Things I Do Every Day –

An Activity for Beginner English Learners

I am very happy the picture of my favourite coffee cup came up number 7,000 in #eltpics, in the Daily Routines set! This is how I would use it in class, along with the other photos in the same set – I think it would be great to use with my true beginners to practice the Present Simple (my German speakers would benefit a lot, as there is only one present tense in German and only time adverbs distinguish between doing something as a regular activity and doing something at the moment of speaking).

I would start by showing them the photo(s) and saying:

I drink coffee every day. What do you do (stressing this part to him) every day, Werner?

I wake up early.

Werner wakes up early, I would then say, writing it on the board to stress the change of person and ending.

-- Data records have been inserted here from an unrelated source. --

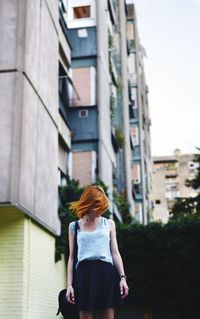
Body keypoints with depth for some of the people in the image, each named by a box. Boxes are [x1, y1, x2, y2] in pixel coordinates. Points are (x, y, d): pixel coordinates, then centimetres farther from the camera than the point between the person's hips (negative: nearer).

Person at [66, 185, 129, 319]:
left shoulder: (109, 224, 15)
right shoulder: (74, 226, 14)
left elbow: (115, 253, 12)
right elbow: (72, 257, 13)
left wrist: (123, 277, 0)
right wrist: (69, 284, 5)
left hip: (106, 271, 0)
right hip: (84, 272, 0)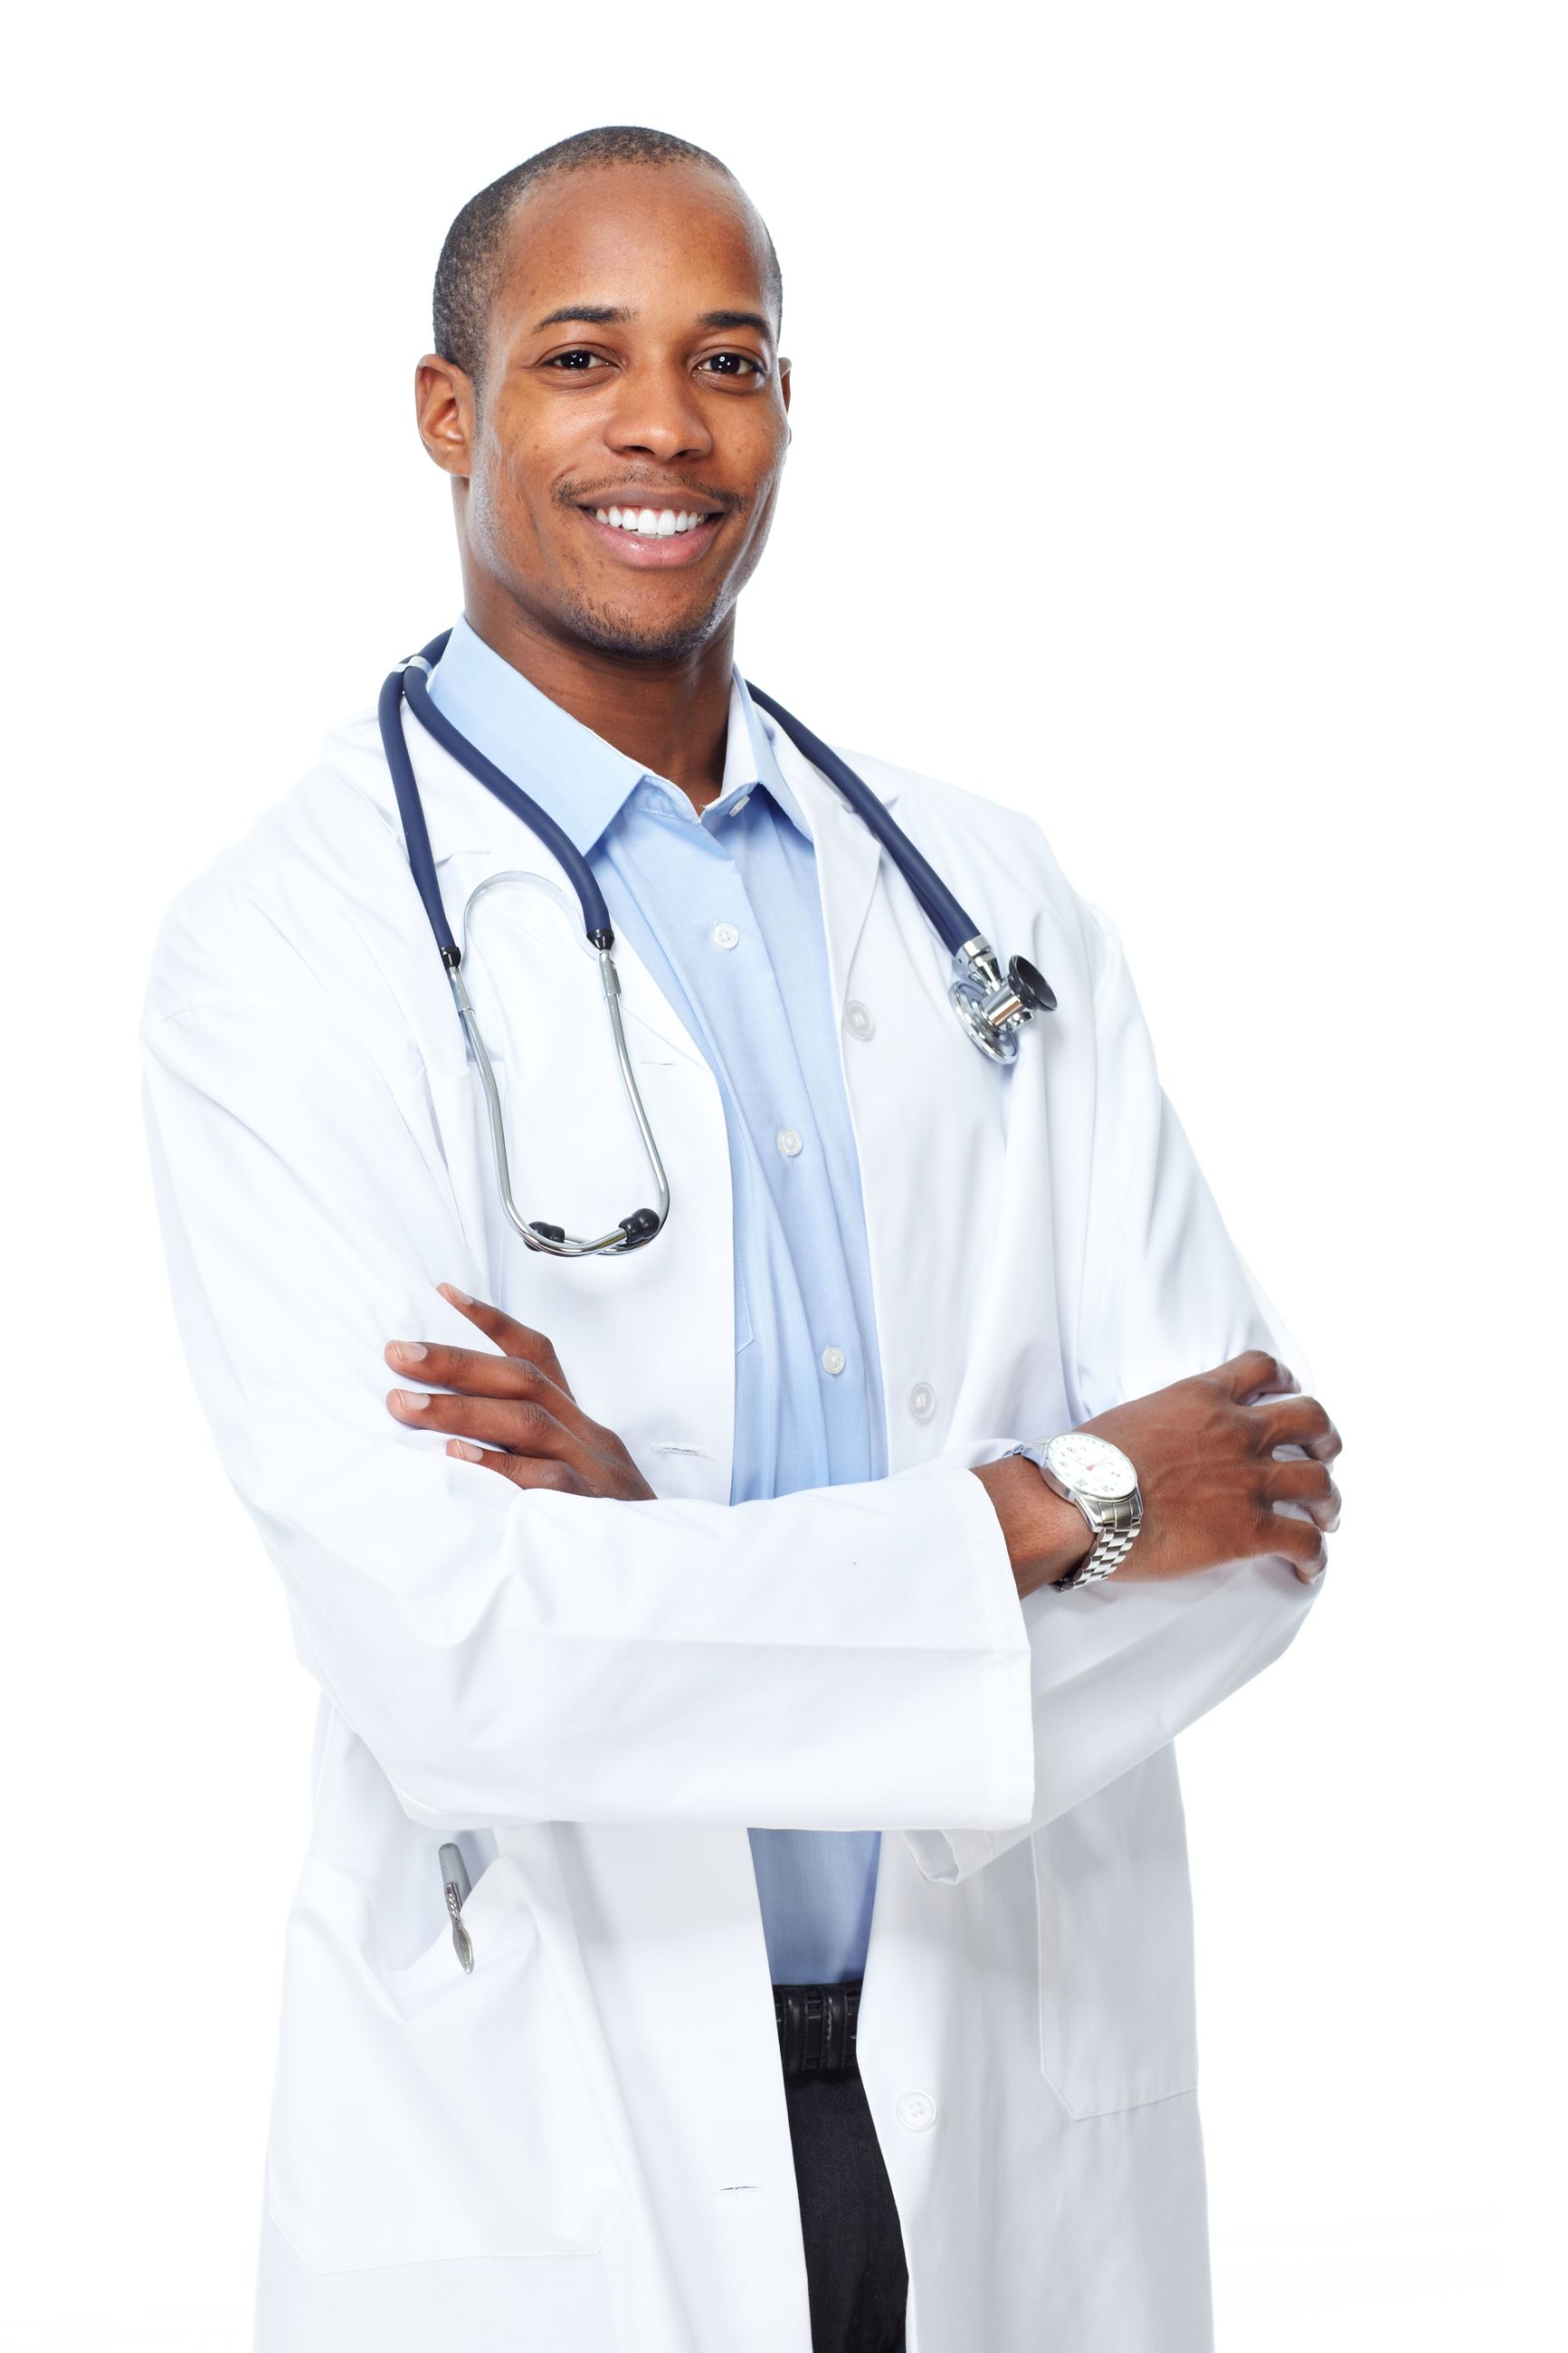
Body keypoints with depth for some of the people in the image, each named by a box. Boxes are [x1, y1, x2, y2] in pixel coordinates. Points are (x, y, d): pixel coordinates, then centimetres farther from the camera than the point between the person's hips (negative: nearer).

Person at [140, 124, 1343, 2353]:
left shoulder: (991, 895, 5)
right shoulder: (286, 950, -9)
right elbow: (434, 1643, -20)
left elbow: (1252, 1516, -4)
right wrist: (1042, 1512, -14)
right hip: (543, 2166, -4)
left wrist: (687, 1564, -17)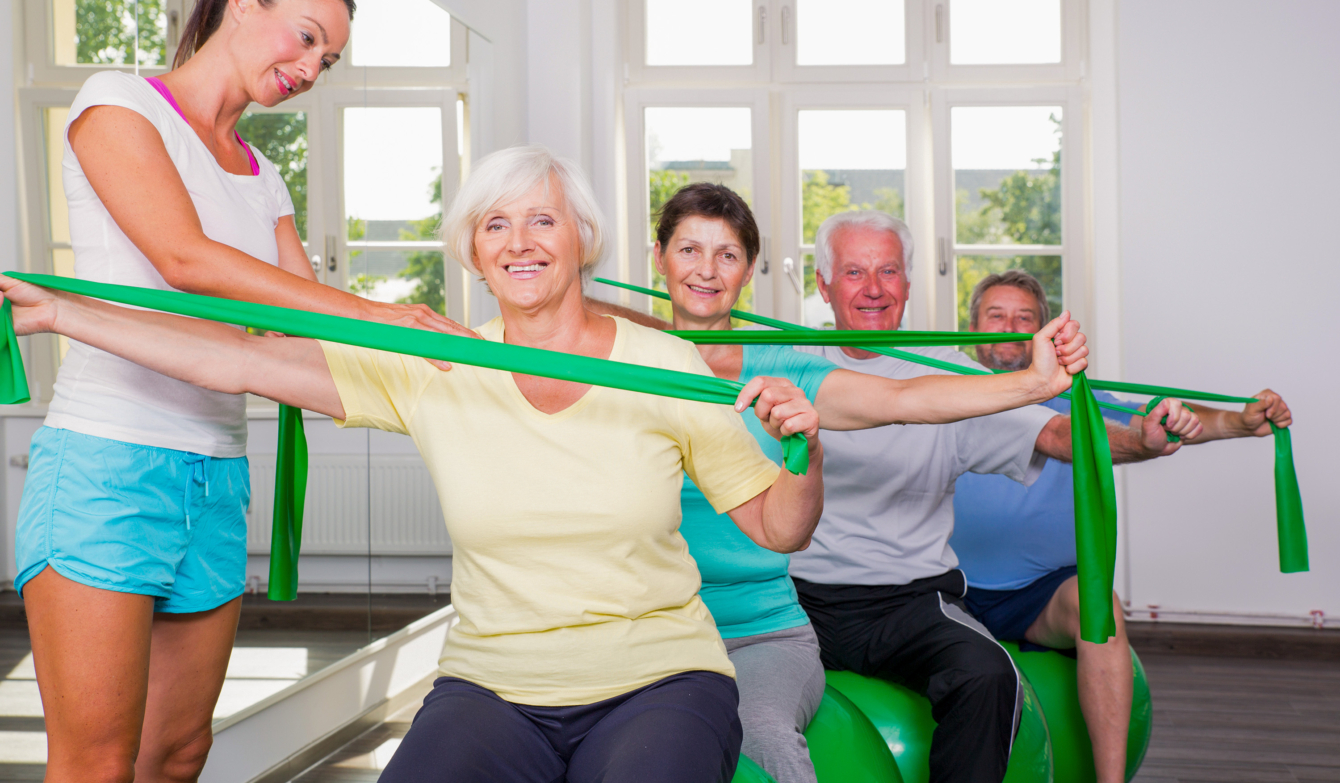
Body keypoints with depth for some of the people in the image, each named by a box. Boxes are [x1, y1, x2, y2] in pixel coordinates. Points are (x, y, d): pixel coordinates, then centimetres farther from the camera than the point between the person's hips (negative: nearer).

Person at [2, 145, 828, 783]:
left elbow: (780, 527, 2)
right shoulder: (434, 372, 0)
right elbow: (243, 358, -3)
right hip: (492, 688, 1)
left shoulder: (665, 367, -2)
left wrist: (805, 447, -19)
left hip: (658, 681, -1)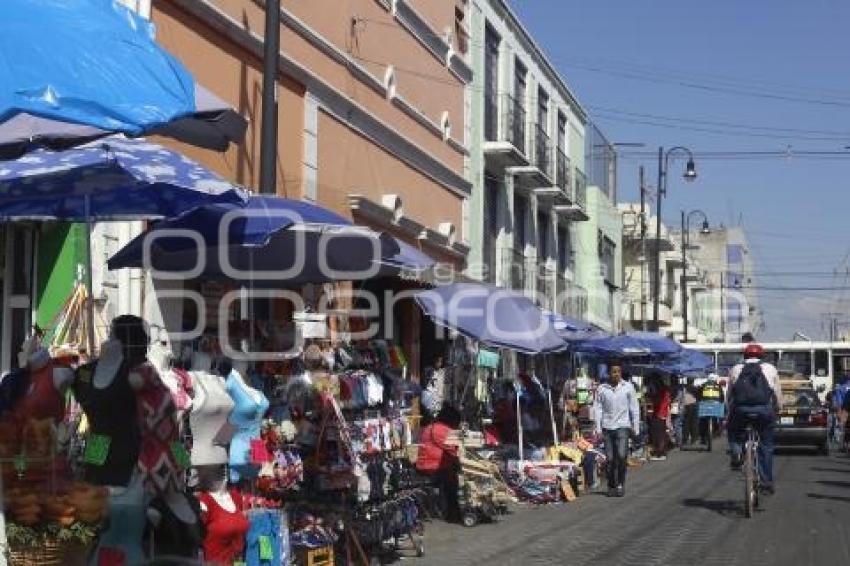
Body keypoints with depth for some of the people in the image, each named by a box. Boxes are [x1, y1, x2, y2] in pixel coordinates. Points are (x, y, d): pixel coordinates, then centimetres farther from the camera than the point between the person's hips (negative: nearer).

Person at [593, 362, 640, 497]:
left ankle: (621, 483, 3)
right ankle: (612, 486, 17)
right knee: (610, 458, 4)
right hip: (607, 427, 1)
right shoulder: (602, 389, 3)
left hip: (622, 426, -1)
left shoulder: (628, 387, 1)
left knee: (621, 455, -15)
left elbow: (634, 408, 5)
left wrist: (636, 427, 3)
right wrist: (598, 428, 0)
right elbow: (598, 409, 5)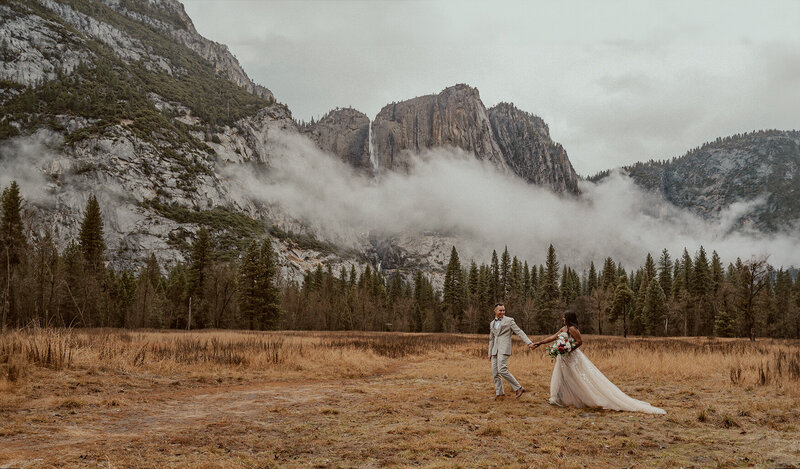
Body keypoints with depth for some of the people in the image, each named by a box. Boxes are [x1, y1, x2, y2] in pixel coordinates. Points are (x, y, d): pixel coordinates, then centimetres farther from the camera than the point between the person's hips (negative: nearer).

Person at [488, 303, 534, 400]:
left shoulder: (509, 320, 1)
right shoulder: (492, 323, 19)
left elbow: (519, 332, -7)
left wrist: (529, 342, -18)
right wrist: (490, 353, 22)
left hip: (504, 349, -7)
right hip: (495, 350, 7)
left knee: (502, 370, -19)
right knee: (495, 372, 2)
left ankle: (518, 388, -10)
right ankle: (499, 393, 9)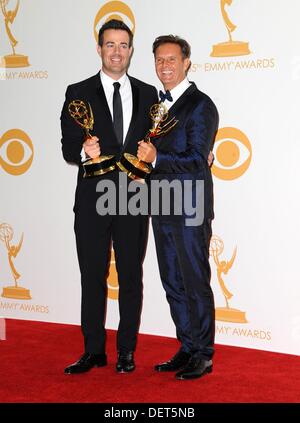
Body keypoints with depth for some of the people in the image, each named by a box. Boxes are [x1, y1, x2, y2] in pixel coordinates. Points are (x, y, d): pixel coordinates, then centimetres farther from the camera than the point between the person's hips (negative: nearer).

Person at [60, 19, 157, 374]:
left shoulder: (147, 94, 8)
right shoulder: (78, 93, 2)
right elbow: (68, 147, -3)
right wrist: (84, 152, -24)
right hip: (93, 200, -1)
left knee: (131, 278, 8)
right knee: (92, 278, 7)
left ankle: (126, 352, 20)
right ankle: (93, 351, 19)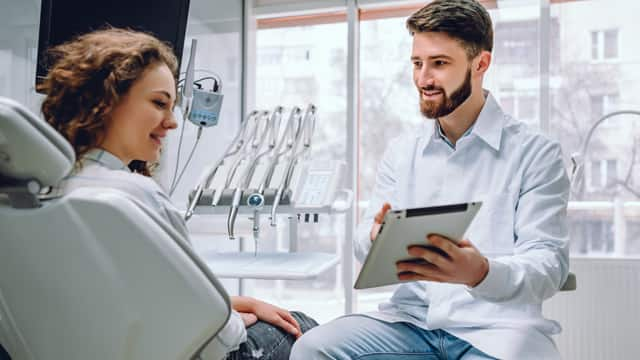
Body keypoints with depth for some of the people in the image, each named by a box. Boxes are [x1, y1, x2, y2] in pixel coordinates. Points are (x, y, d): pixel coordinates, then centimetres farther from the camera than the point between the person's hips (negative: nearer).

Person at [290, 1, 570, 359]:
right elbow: (367, 245, 9)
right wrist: (377, 240, -17)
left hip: (495, 328, -3)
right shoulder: (401, 152, 13)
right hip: (412, 320, 3)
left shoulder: (536, 153, -1)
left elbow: (549, 264, -8)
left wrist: (482, 273, -30)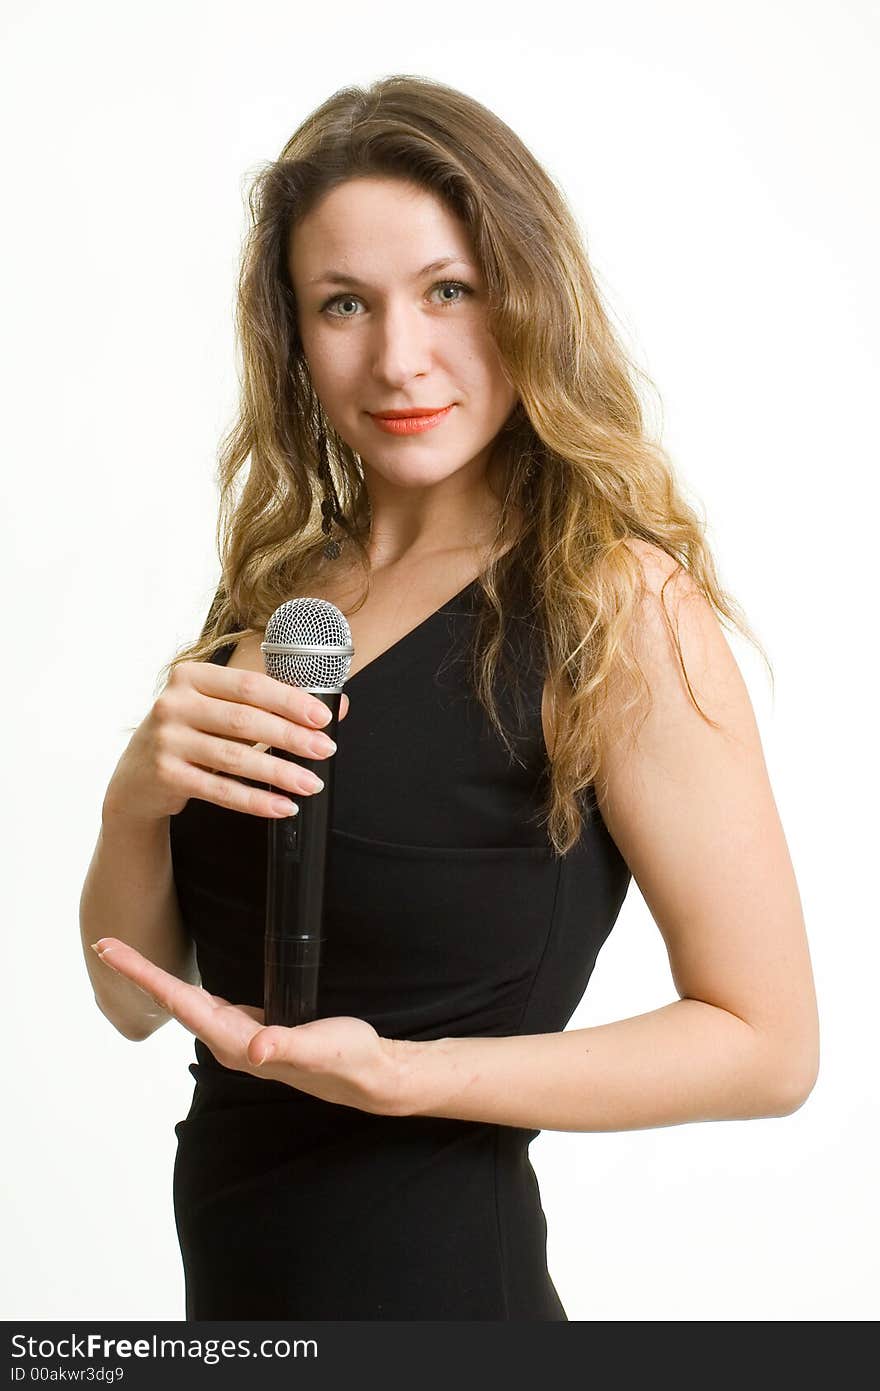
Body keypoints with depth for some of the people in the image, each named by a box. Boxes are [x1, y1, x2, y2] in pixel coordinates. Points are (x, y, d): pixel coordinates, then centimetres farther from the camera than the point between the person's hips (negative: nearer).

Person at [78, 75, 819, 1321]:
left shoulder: (619, 606, -16)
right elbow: (134, 996, 2)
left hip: (429, 1271, -5)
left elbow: (768, 1047, -14)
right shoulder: (271, 586, 0)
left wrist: (388, 1073, -23)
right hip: (230, 1263, 6)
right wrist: (138, 797, -18)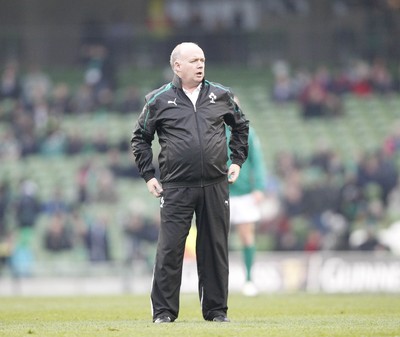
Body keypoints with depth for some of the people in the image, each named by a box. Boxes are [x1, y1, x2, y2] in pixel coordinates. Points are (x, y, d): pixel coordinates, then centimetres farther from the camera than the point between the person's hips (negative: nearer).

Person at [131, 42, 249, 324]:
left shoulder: (221, 96, 9)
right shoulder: (159, 100, 2)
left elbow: (241, 126, 24)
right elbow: (140, 138, 11)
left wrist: (237, 161, 16)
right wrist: (149, 175, 4)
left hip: (215, 186, 2)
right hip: (176, 187, -2)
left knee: (215, 248, 5)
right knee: (170, 249, -5)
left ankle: (216, 309, 14)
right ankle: (164, 311, 1)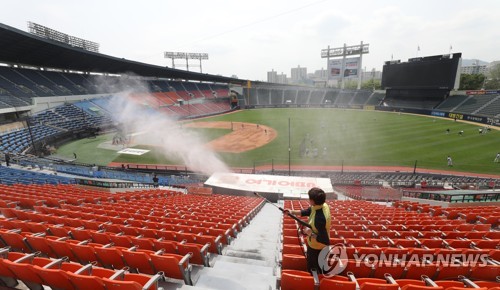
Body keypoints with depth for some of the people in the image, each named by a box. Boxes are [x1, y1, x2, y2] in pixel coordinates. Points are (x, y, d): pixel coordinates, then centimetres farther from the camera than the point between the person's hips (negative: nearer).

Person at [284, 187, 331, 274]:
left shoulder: (319, 218, -40)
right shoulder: (323, 205, -13)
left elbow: (324, 240, -35)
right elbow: (307, 211, 2)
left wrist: (310, 233, -25)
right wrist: (292, 212, -5)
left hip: (317, 248, -8)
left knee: (313, 269, 16)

Then I would ask another student to model it one more time and then have others ask each other What do you do every day? And then repeat the other person’s answer in the third person, until they have all had a turn or two and understand the change in person. The sentences can become progressively more complex: I drink four or five cups of coffee every day.

Perhaps then we would move to other question form, such as How many cups of coffee do you drink every day? How often do you wake up early? Anything to help them practise the question form (do you) and asking about the regularity of an activity in the Present Simple and answering for all persons.

This would also help them a lot in understanding the use of the Present Simple, as it can be quite a tricky tense. If you have any other ideas of how to use the same photo, I would love to hear them!